__WHAT YOU ARE ASKED TO DO__. Filter the listing below down to the lines containing the word "about".

__SOURCE DATA__.
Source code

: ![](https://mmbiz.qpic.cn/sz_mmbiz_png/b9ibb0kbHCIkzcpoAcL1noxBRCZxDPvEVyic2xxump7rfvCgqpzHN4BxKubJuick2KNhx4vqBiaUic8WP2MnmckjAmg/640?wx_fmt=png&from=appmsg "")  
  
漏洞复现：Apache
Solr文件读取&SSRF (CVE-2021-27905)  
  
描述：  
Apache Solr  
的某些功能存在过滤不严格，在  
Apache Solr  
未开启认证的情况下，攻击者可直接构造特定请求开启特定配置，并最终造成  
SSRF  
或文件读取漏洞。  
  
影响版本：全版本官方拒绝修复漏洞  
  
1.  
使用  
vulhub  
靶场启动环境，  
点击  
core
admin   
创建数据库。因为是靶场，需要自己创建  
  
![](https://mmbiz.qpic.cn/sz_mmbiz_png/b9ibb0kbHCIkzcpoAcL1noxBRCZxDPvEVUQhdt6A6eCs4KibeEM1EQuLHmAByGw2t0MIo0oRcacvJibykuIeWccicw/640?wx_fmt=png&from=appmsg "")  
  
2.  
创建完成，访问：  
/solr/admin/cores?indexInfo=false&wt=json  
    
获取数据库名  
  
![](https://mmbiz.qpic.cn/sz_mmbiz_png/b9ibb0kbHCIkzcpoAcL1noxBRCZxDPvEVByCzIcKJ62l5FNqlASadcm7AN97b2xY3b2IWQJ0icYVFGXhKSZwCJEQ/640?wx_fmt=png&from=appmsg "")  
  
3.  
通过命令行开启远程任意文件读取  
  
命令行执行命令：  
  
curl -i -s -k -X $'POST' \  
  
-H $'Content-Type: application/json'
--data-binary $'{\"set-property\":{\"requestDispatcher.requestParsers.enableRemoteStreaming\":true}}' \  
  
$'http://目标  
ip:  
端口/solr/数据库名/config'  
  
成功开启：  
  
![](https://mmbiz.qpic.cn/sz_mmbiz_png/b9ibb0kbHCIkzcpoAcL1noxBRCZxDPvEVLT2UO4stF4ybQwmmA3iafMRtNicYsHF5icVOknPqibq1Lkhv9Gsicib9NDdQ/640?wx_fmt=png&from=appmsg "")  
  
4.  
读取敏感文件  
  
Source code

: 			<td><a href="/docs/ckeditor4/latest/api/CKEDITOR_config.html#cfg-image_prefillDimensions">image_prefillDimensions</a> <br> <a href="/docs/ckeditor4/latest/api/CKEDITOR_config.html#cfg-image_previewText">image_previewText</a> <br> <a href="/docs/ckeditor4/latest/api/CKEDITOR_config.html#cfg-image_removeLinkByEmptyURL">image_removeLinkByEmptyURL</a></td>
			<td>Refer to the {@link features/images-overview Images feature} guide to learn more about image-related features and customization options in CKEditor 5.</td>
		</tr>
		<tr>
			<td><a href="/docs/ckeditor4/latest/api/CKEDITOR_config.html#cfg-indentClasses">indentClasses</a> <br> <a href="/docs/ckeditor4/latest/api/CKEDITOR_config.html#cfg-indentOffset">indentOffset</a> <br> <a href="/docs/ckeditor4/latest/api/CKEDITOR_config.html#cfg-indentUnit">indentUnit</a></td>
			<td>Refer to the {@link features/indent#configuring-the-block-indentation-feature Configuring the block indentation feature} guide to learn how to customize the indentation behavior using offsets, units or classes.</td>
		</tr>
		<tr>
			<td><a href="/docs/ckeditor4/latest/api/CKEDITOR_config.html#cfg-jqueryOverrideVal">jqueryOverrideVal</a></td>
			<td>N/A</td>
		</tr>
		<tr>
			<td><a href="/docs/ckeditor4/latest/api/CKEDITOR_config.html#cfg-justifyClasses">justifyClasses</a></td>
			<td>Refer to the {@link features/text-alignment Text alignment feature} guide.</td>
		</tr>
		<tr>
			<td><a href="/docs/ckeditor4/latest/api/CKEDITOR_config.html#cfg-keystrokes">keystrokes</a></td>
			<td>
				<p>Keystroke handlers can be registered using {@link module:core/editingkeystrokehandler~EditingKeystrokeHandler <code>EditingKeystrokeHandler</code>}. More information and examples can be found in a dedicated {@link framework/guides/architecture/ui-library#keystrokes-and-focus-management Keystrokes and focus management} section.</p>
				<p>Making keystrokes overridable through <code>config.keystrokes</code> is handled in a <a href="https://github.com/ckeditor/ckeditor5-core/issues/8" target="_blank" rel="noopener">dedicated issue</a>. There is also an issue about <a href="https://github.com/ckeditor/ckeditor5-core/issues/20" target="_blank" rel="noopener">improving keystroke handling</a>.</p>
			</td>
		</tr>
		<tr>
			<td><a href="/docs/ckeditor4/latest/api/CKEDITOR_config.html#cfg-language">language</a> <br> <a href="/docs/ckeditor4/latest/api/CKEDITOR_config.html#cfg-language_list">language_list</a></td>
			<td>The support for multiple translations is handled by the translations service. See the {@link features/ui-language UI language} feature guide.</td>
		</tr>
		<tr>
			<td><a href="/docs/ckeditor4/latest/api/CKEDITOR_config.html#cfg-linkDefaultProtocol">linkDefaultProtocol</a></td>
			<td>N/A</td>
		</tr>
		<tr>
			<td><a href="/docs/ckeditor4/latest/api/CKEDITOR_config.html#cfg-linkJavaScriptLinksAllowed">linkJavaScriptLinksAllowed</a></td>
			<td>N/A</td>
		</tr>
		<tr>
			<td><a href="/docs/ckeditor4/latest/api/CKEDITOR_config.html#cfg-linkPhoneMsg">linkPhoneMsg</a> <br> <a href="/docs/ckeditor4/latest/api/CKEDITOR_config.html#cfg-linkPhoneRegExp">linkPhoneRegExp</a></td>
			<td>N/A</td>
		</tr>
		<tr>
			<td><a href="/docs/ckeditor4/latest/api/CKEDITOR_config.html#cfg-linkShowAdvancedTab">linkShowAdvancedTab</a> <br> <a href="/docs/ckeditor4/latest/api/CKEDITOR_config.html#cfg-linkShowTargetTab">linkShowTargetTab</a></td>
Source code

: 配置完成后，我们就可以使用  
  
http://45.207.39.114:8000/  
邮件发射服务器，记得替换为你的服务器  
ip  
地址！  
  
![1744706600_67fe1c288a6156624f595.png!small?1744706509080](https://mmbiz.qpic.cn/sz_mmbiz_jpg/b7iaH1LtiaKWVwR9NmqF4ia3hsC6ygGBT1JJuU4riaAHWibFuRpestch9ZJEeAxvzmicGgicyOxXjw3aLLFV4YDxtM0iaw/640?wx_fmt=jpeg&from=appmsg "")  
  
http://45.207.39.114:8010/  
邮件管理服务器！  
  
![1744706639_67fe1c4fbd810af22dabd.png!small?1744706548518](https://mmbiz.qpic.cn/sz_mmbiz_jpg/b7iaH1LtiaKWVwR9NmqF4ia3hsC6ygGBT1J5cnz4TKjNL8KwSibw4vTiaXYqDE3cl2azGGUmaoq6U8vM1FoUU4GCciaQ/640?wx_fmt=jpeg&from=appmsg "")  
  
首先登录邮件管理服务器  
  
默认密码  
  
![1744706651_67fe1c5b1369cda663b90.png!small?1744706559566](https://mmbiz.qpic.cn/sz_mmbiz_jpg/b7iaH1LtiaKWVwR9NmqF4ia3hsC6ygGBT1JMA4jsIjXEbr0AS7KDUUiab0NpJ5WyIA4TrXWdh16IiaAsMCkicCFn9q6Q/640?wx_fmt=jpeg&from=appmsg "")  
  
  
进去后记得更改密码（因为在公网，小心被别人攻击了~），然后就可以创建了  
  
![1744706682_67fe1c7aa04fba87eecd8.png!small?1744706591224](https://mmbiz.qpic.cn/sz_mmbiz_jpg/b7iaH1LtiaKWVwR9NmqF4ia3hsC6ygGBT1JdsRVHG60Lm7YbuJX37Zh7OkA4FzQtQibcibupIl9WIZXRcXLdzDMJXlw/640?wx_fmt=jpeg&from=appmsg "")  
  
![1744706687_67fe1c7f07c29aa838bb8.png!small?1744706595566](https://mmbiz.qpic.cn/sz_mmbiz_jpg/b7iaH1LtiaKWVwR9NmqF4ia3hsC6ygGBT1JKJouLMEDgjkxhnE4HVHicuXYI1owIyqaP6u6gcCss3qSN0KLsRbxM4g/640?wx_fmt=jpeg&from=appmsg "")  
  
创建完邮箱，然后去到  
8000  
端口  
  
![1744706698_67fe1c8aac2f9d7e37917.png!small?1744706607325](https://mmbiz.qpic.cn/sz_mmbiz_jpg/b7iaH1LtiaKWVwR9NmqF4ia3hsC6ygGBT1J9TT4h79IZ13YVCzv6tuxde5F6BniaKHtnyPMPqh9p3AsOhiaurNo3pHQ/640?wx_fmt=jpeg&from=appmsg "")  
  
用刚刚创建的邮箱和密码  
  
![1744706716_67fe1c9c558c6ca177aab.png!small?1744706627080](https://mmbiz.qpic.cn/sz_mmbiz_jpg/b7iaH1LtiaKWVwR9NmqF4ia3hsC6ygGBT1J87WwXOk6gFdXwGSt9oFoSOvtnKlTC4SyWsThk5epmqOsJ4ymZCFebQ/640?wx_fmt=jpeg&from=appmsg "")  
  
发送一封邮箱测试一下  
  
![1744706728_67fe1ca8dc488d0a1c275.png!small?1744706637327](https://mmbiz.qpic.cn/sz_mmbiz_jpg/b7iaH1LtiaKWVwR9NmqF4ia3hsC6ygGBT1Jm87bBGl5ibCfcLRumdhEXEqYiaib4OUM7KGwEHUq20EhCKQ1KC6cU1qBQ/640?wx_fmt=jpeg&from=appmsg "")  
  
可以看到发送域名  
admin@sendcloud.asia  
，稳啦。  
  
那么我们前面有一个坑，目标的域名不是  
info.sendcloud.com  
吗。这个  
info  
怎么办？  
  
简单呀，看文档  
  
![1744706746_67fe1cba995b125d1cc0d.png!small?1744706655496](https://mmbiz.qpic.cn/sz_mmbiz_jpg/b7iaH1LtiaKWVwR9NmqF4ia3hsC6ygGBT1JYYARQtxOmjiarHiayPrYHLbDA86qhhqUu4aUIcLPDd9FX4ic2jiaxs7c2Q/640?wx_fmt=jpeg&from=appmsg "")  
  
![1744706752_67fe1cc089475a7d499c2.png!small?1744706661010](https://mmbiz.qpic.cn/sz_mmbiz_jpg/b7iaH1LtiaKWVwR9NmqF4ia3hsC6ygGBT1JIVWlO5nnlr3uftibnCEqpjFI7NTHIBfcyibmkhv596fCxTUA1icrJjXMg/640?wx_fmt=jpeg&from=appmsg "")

__EXPECTED ANSWER__.
			<td>Refer to the {@link features/images-overview Images feature} guide to learn more about image-related features and customization options in CKEditor 5.</td>
				<p>Making keystrokes overridable through <code>config.keystrokes</code> is handled in a <a href="https://github.com/ckeditor/ckeditor5-core/issues/8" target="_blank" rel="noopener">dedicated issue</a>. There is also an issue about <a href="https://github.com/ckeditor/ckeditor5-core/issues/20" target="_blank" rel="noopener">improving keystroke handling</a>.</p>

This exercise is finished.